Scientists and writers have long been fascinated about the possibilities that come with robots, and Android Angels has a very interesting take on the matter. This manga is a collection of stories taking place in a futuristic Japan where people can lease androids who look and sound (and to some degree, act) like real people. The lease only lasts for four years, and then the android’s memory is erased and it goes on to the next person. Why? Because so many people have the potential of falling in love with their android that the government worries this will make the birth rate drop.
It would be easy to do kind of a pervy manga, where women and men just lust after perfectly formed androids. But it’s not like that. We see characters actually fall in love with androids, and that’s the danger. One woman says she wishes she could have a baby with her android. A middle schooler gets shy feelings for the android who protects her and who looks like a regular (and handsome) young man. The androids are made to appeal to human emotion, and this causes some people to fall in love… and to believe that their android might actually love them in return. And sometimes it seems as if the androids do have feelings, which makes things all the more complicated and unclear.
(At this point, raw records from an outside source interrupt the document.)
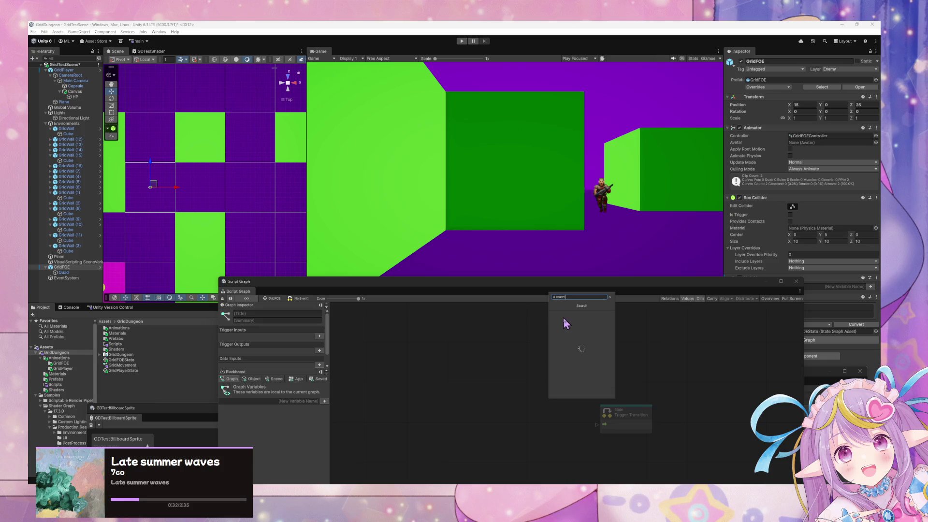
key(Down)
key(Down)
key(Down)
key(Return)
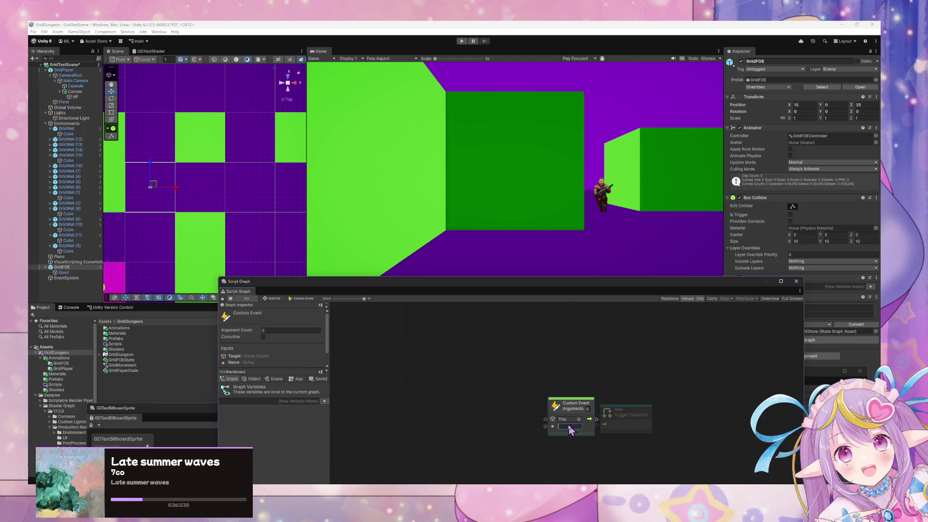
drag(568, 425, 542, 430)
click(542, 427)
text(Idle)
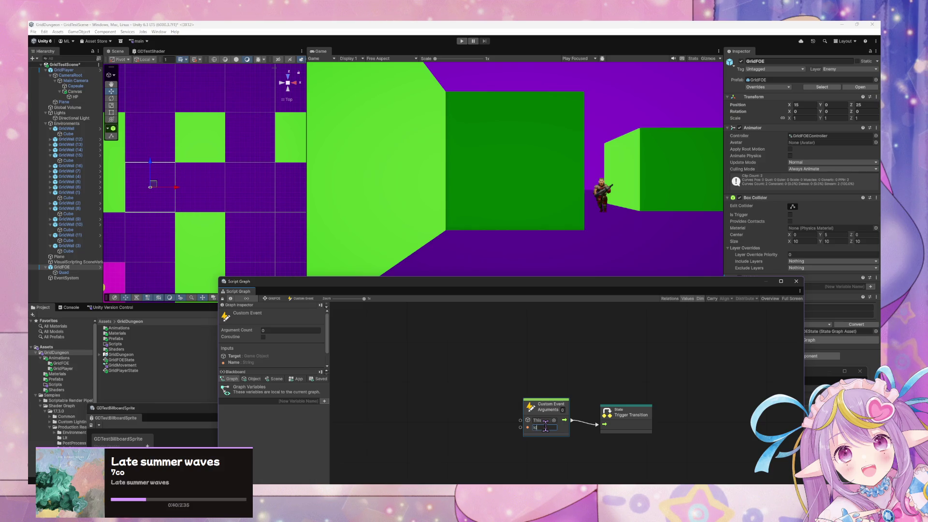
click(265, 299)
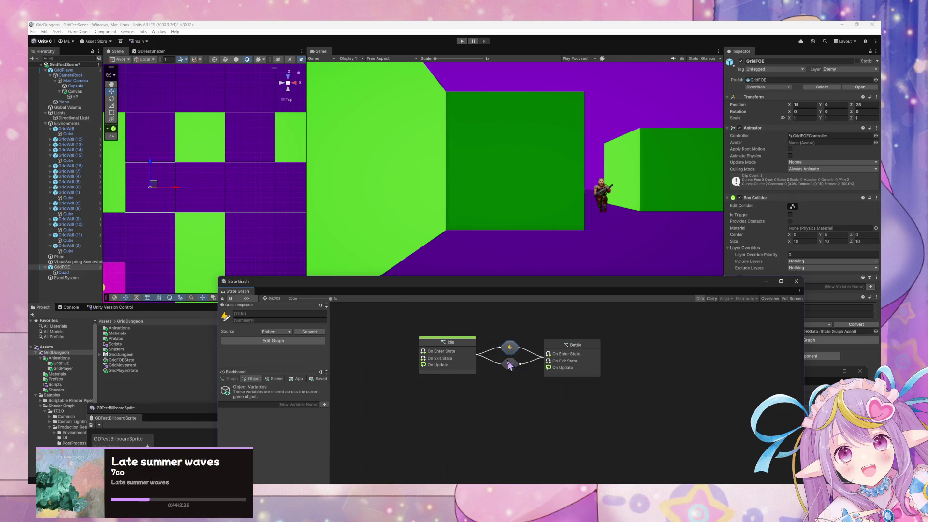
double_click(460, 341)
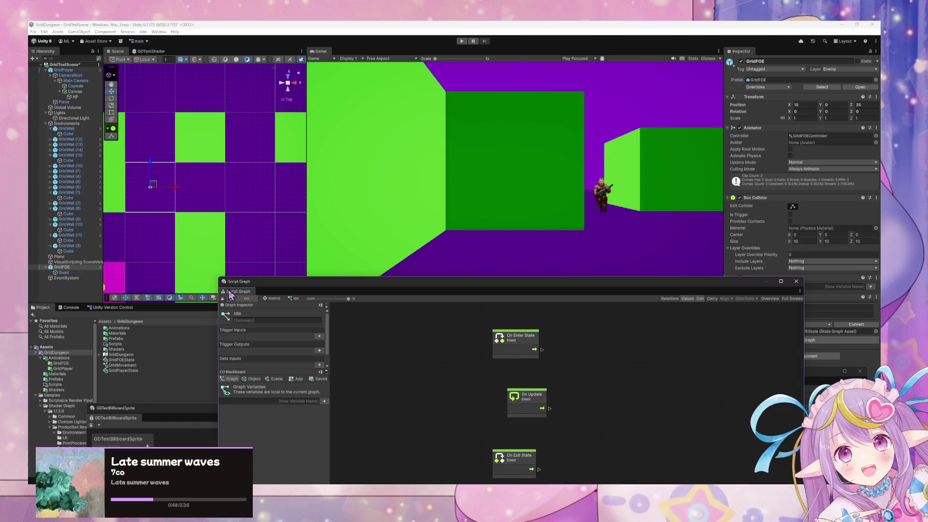
Browse the Idle graph's node finder for collider and 'on' events without adding anything
mouse_move(538, 288)
mouse_down()
mouse_move(501, 193)
mouse_move(532, 249)
mouse_up()
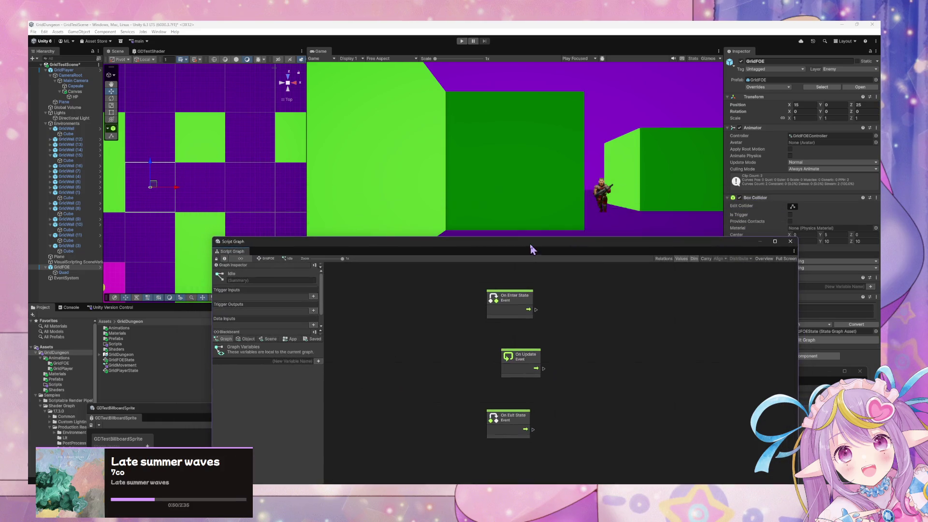
right_click(626, 358)
text(col)
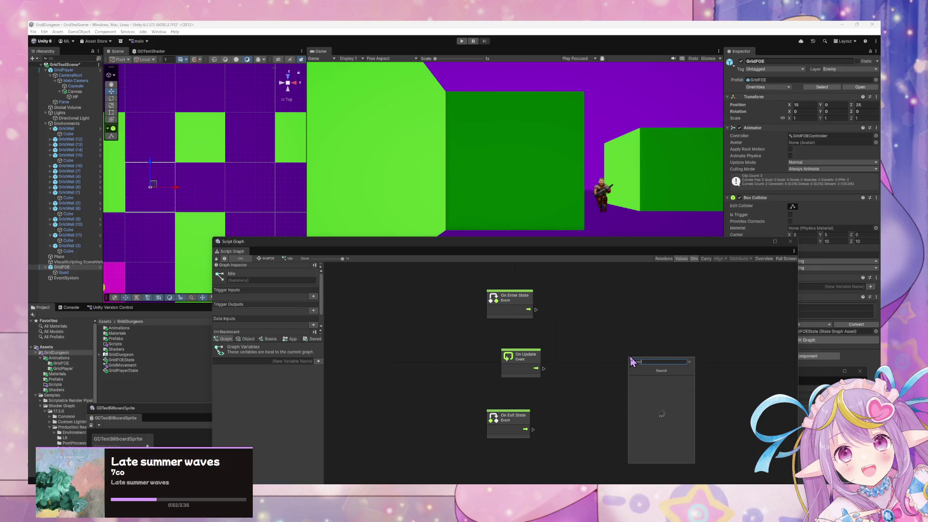
text(li)
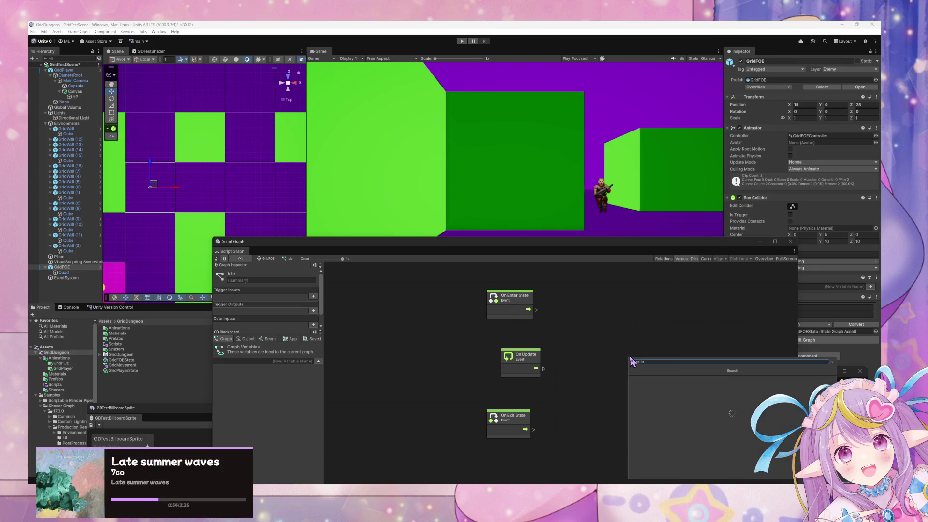
text(der)
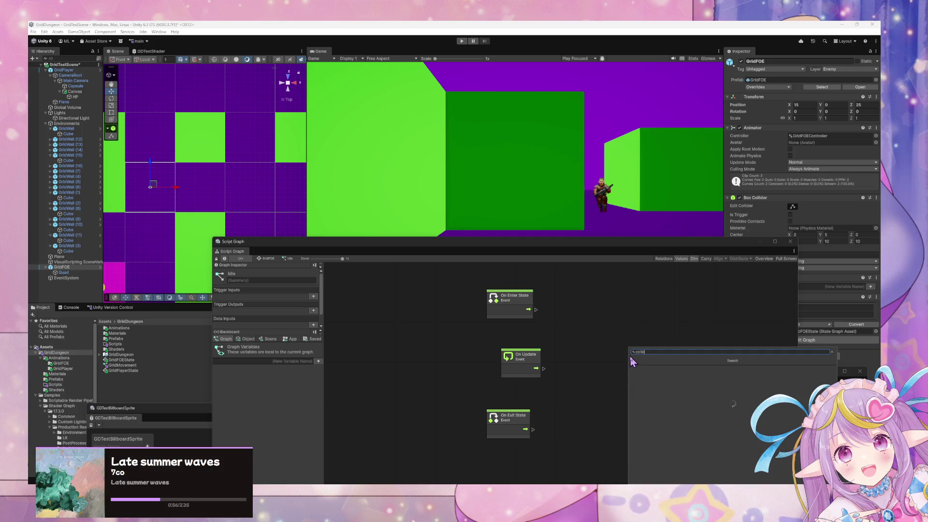
text( enter)
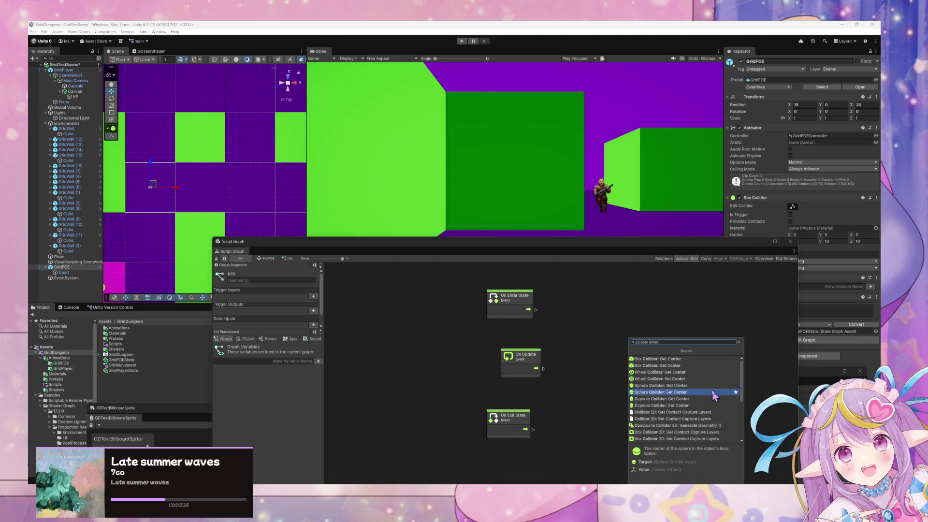
scroll(701, 377, down, 5)
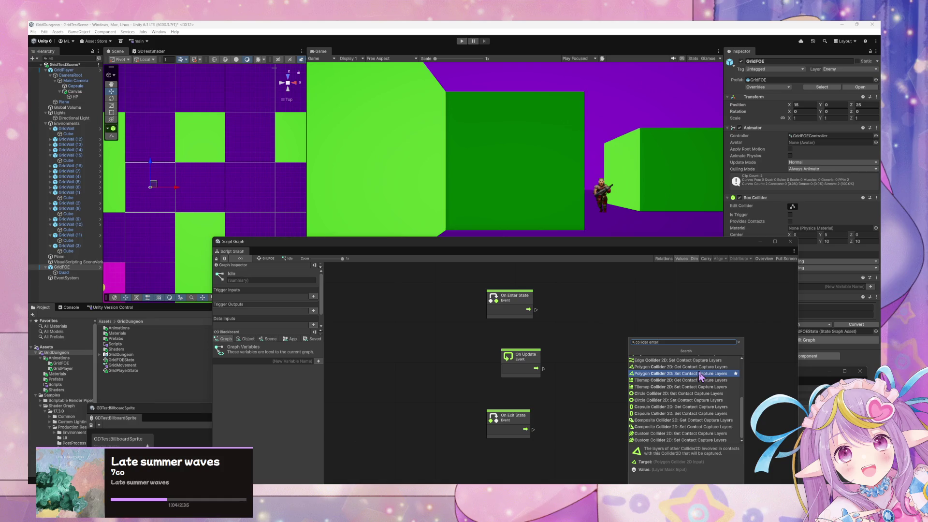
scroll(707, 401, up, 3)
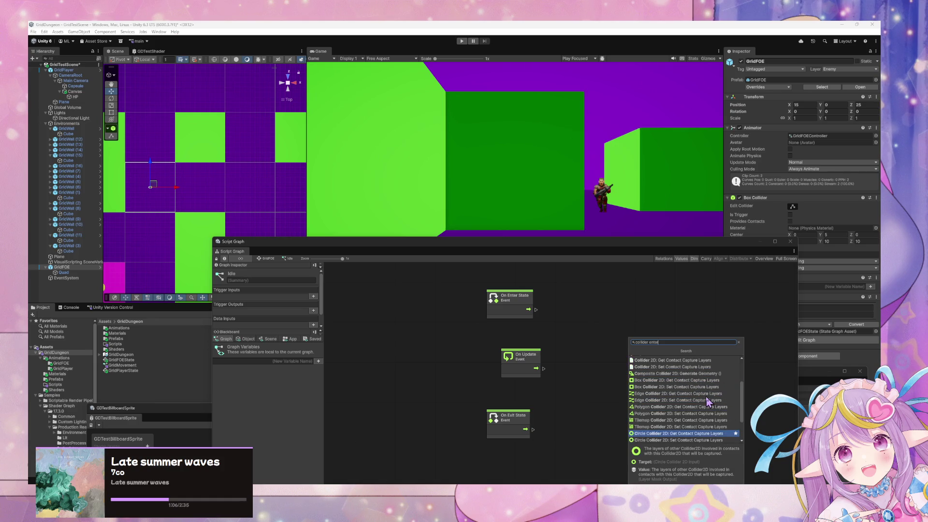
scroll(701, 411, down, 3)
scroll(700, 419, up, 5)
The abilities of androids are tested, and they continuously grow more humanlike. The manga also dances around the morality of robots. Should they have their own wills? Is it wrong to make them do things? Is it wrong to use them like this? Is it wrong to feel love for something that can’t love you in return?
The stories are told with a certain delicacy, where definitive answers are not given and the reader is left to fill in the gaps and come to their own conclusions. In a way this gives it something of a literary quality, and it’s a manga that will stay in your head afterward as you ponder what it could all mean. While possibilities and moralities around robots have been seen in other stories, this really feels like a fresh and intriguing look at the whole situation. The fact that this is an independently published manga does give it more freedom and lets it try out new things instead of sticking with the beaten path. A highly recommended manga anthology.